*** Begin section ***

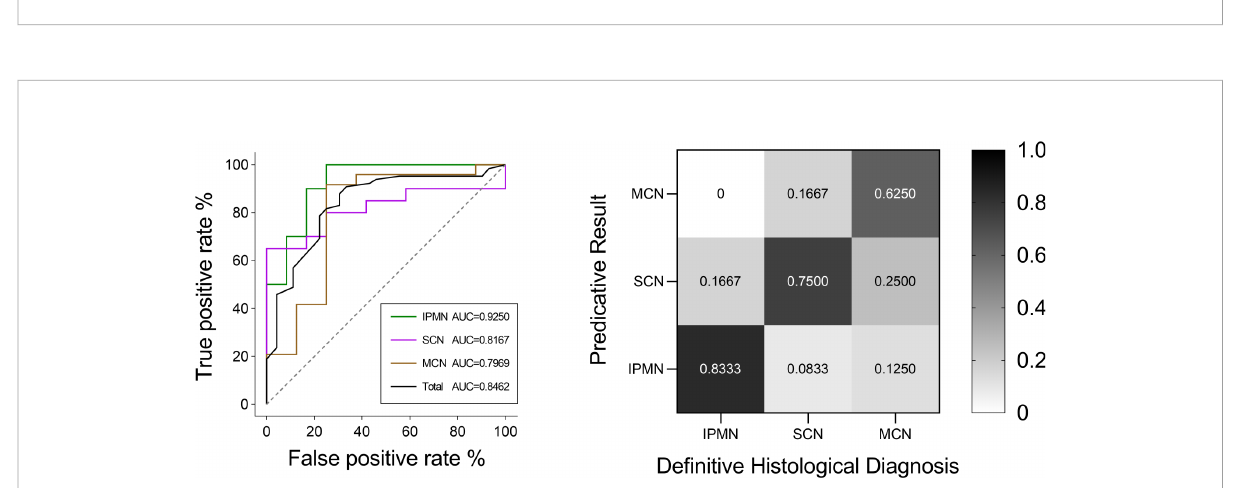
FIGURE 8 ROC curves of IPMN, SCN, and MCN and the total cases in the test group. The fi nal AUC values of IPMN, SCN, and MCN were 0.9250, 0.8167, and 0.7969, respectively. In addition, the mean AUC value of test group was 0.8462. ROC, receiver operating characteristic; AUC, area under the ROC curve. Relative confusion matrix of the three categories. Right color bar represents color coding of predicative rates from 0 to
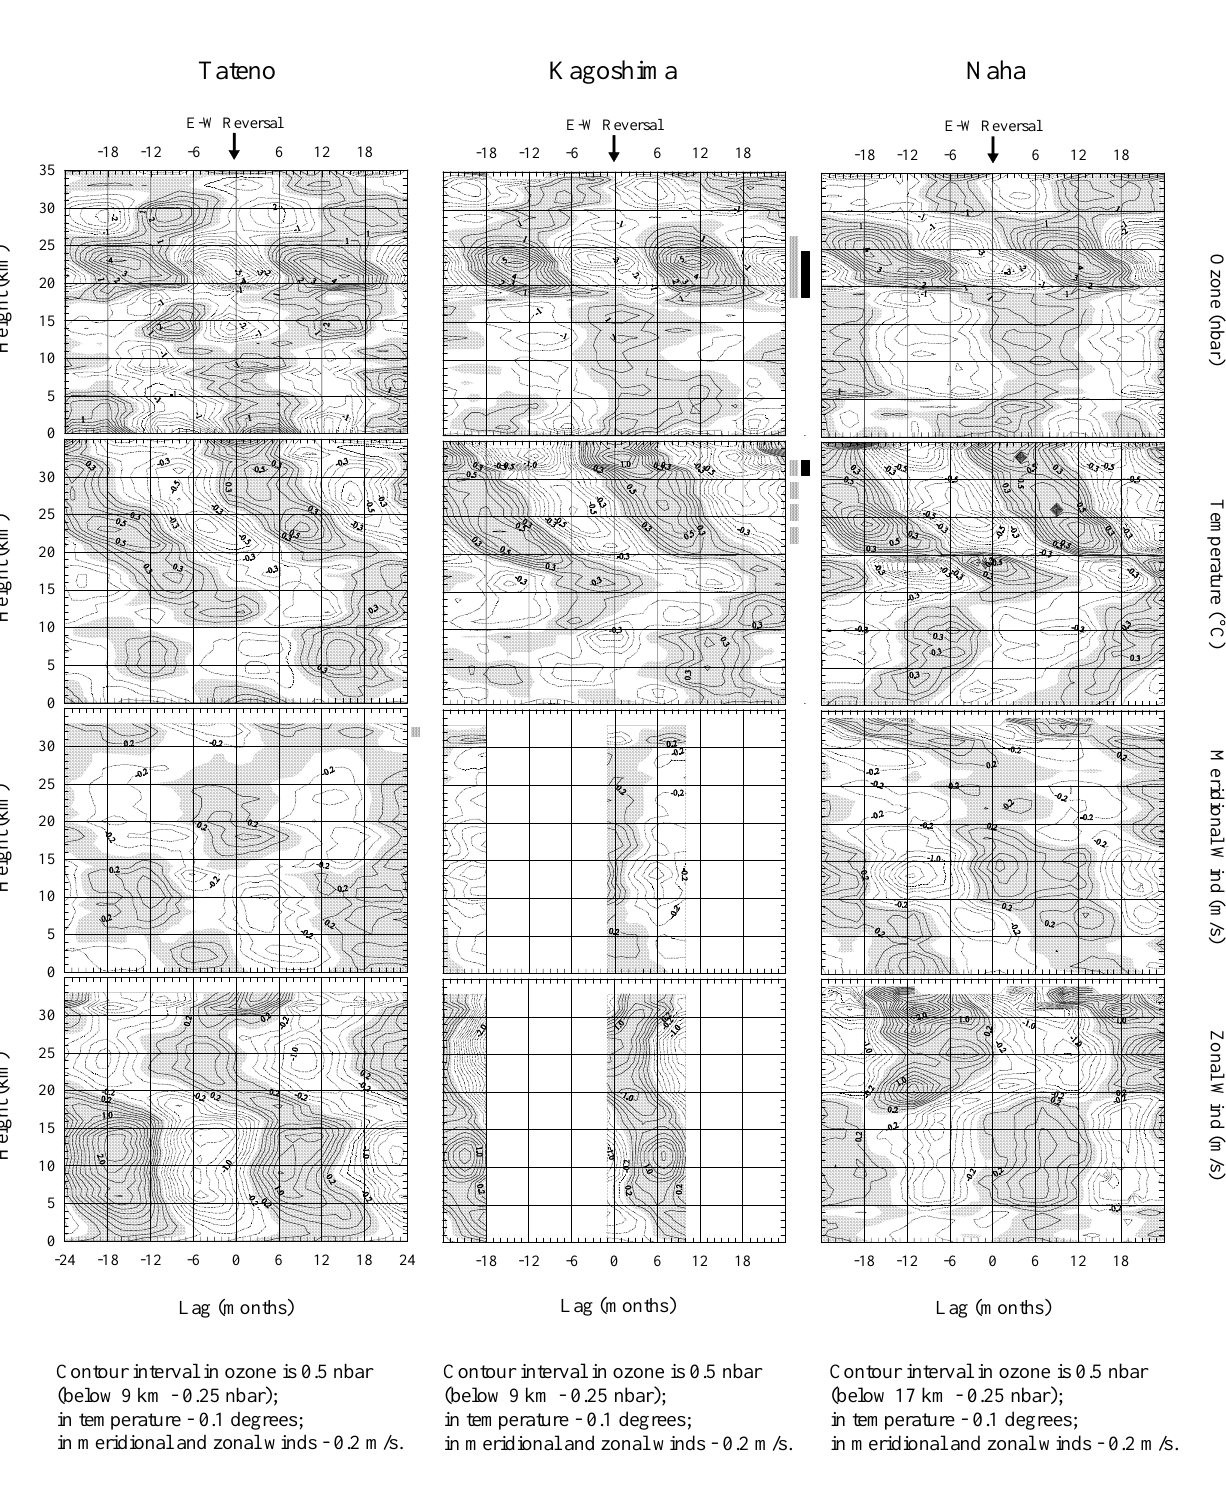
Lag (months) Contour interval in ozone is 0.5 nbar Contour interval in ozone is 0.5 nbar (below 9 km - 0.25 nbar); (below 9 km - 0.25 nbar); in temperature - 0.1 degrees; in temperature - 0.1 degrees; in meridional and zonal winds - 0.2 in meridional and zonal winds - 0.2 m/s.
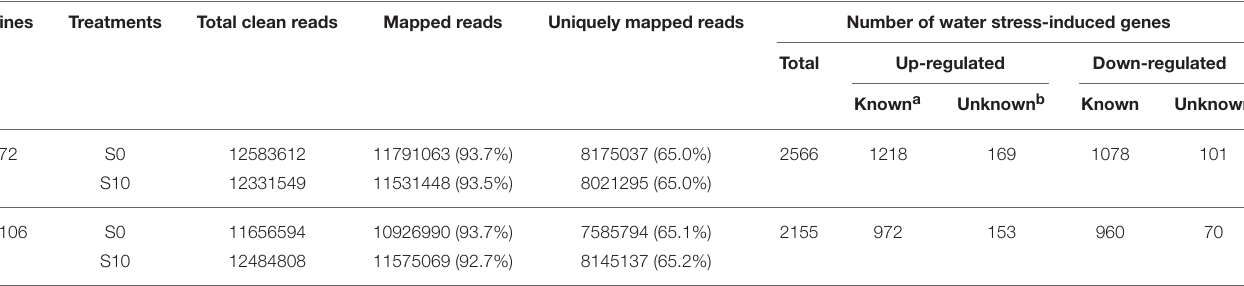
TABLE 4 | Differentially-expressed genes (DEGs) between seedlings under control (S0) and water stress (S10) conditions.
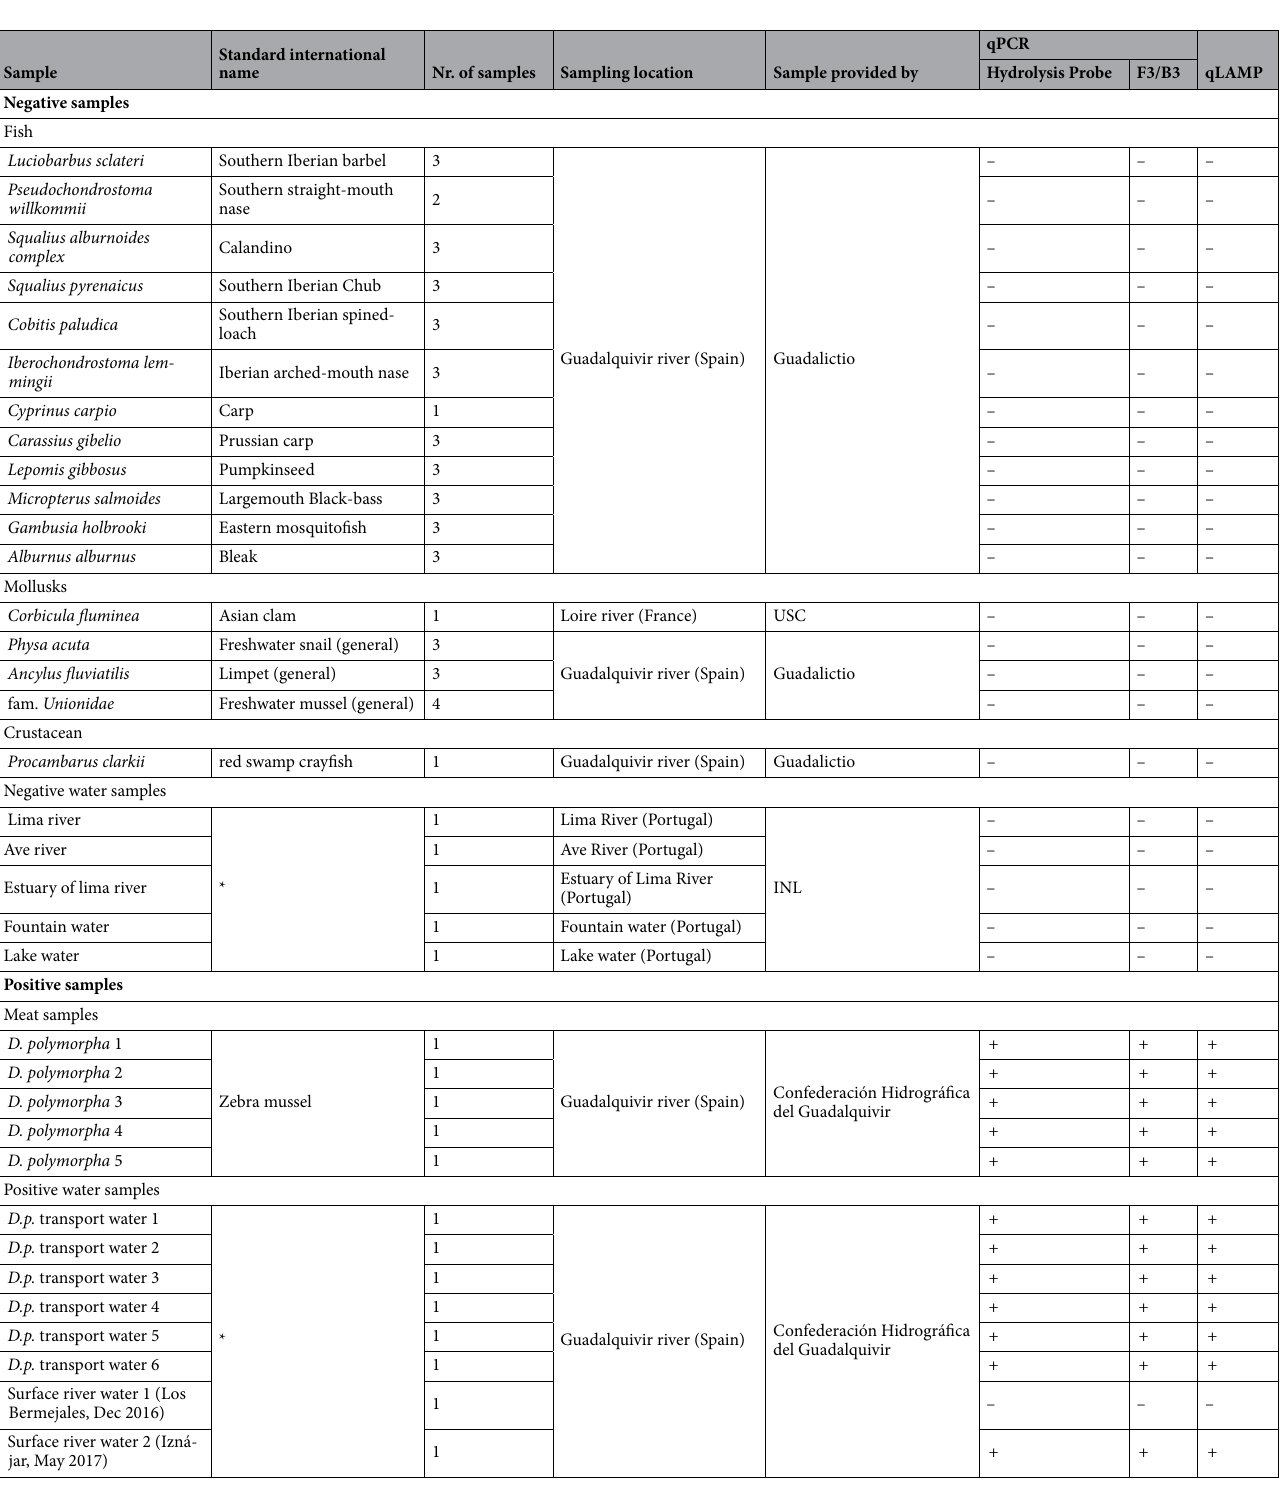
Table 1. List of all samples analyzed for the specificity evaluation of both qPCR and qLAMP methods. *Water samples with natural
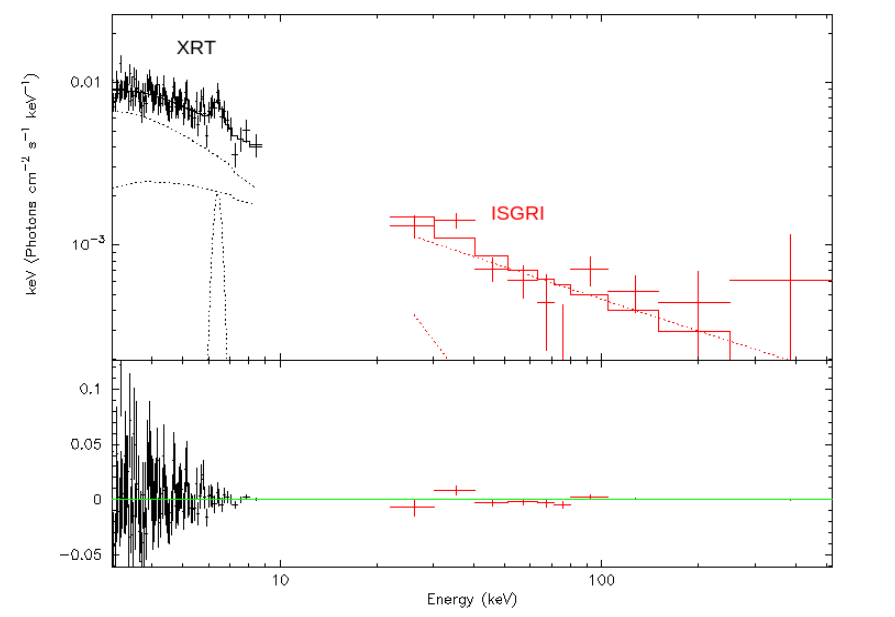
Figure A11. Unfolded SWIFT/XRT and INTEGRAL/ISGRI spectra of 3C 111 during 11th observational period (February 2013) and model. Above: all the spectra are shown by crosses; fitting curves are shown by solid lines; model components are shown by dotted lines; below: data residuals. During this period jet base and nuclear emission components were on the same level; Fe-K α emission line is clearly present.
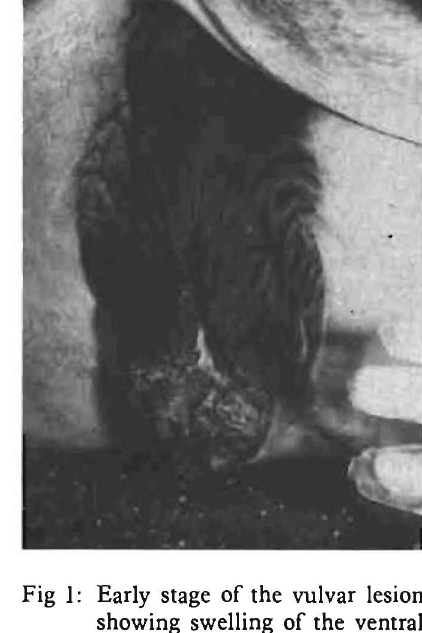
Fig 1: Early stage of the vulvar lesion showing swelling of the ventral vulvar commissure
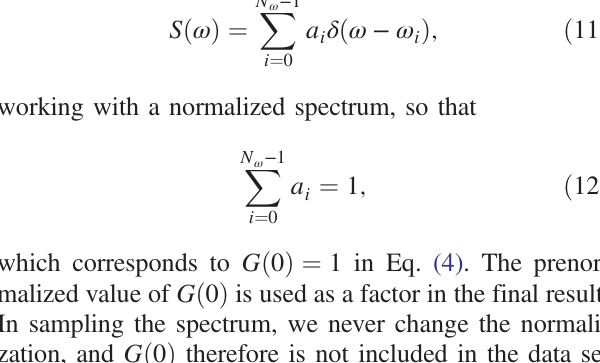
in the continuum (or, in i for i ∀ i > 0 i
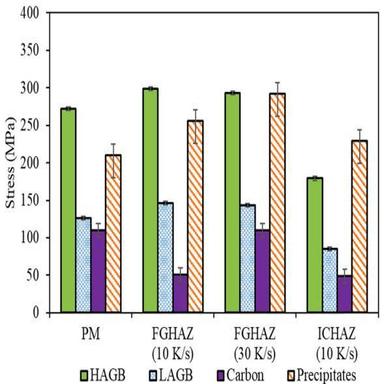
Contributions to YS of dominant strengthening mechanisms for PM, FGHAZ (10 K/s), FGHAZ (30 K/s), and ICHAZ (10 K/s).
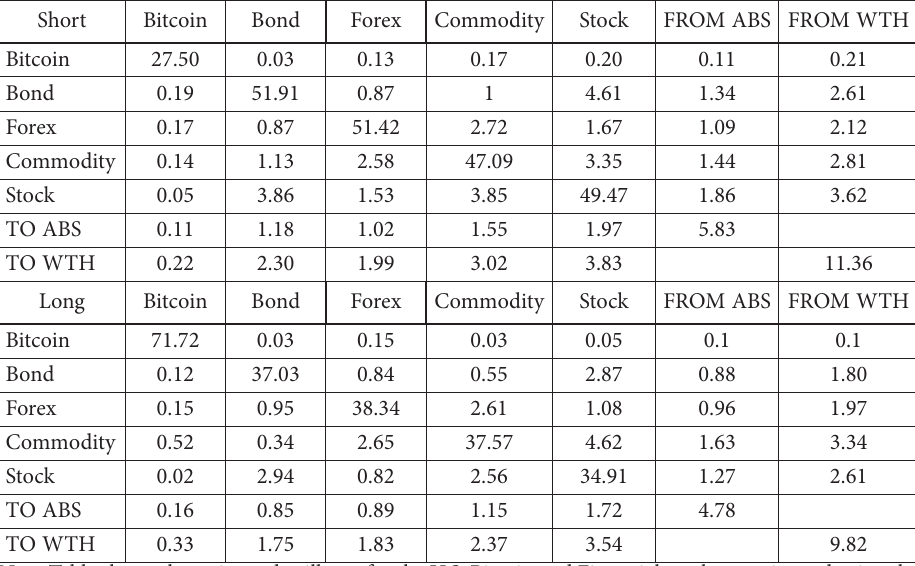
Table 4. Frequency domain spillover table for U.S. bitcoin and financial markets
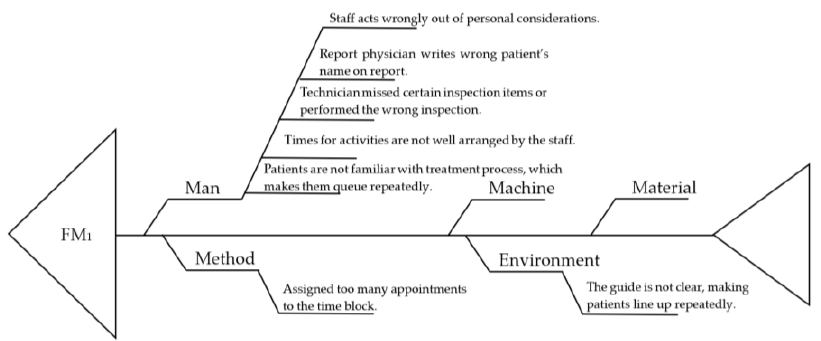
Figure 3. Cause-and-effect diagram enhanced by 4M1E scheme for identifying root causes of failure relevant to FM 1.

*** End section ***

An exact restatement of the entries above is needed; no picture may appear in it.

FIGURE 8 ROC curves of IPMN, SCN, and MCN and the total cases in the test group. The fi nal AUC values of IPMN, SCN, and MCN were 0.9250, 0.8167, and 0.7969, respectively. In addition, the mean AUC value of test group was 0.8462. ROC, receiver operating characteristic; AUC, area under the ROC curve. Relative confusion matrix of the three categories. Right color bar represents color coding of predicative rates from 0 to
Lag (months) Contour interval in ozone is 0.5 nbar Contour interval in ozone is 0.5 nbar (below 9 km - 0.25 nbar); (below 9 km - 0.25 nbar); in temperature - 0.1 degrees; in temperature - 0.1 degrees; in meridional and zonal winds - 0.2 in meridional and zonal winds - 0.2 m/s.
TABLE 4 | Differentially-expressed genes (DEGs) between seedlings under control (S0) and water stress (S10) conditions.
Table 1. List of all samples analyzed for the specificity evaluation of both qPCR and qLAMP methods. *Water samples with natural
Figure A11. Unfolded SWIFT/XRT and INTEGRAL/ISGRI spectra of 3C 111 during 11th observational period (February 2013) and model. Above: all the spectra are shown by crosses; fitting curves are shown by solid lines; model components are shown by dotted lines; below: data residuals. During this period jet base and nuclear emission components were on the same level; Fe-K α emission line is clearly present.
Fig 1: Early stage of the vulvar lesion showing swelling of the ventral vulvar commissure
in the continuum (or, in i for i ∀ i > 0 i
Contributions to YS of dominant strengthening mechanisms for PM, FGHAZ (10 K/s), FGHAZ (30 K/s), and ICHAZ (10 K/s).
Table 4. Frequency domain spillover table for U.S. bitcoin and financial markets
Figure 3. Cause-and-effect diagram enhanced by 4M1E scheme for identifying root causes of failure relevant to FM 1.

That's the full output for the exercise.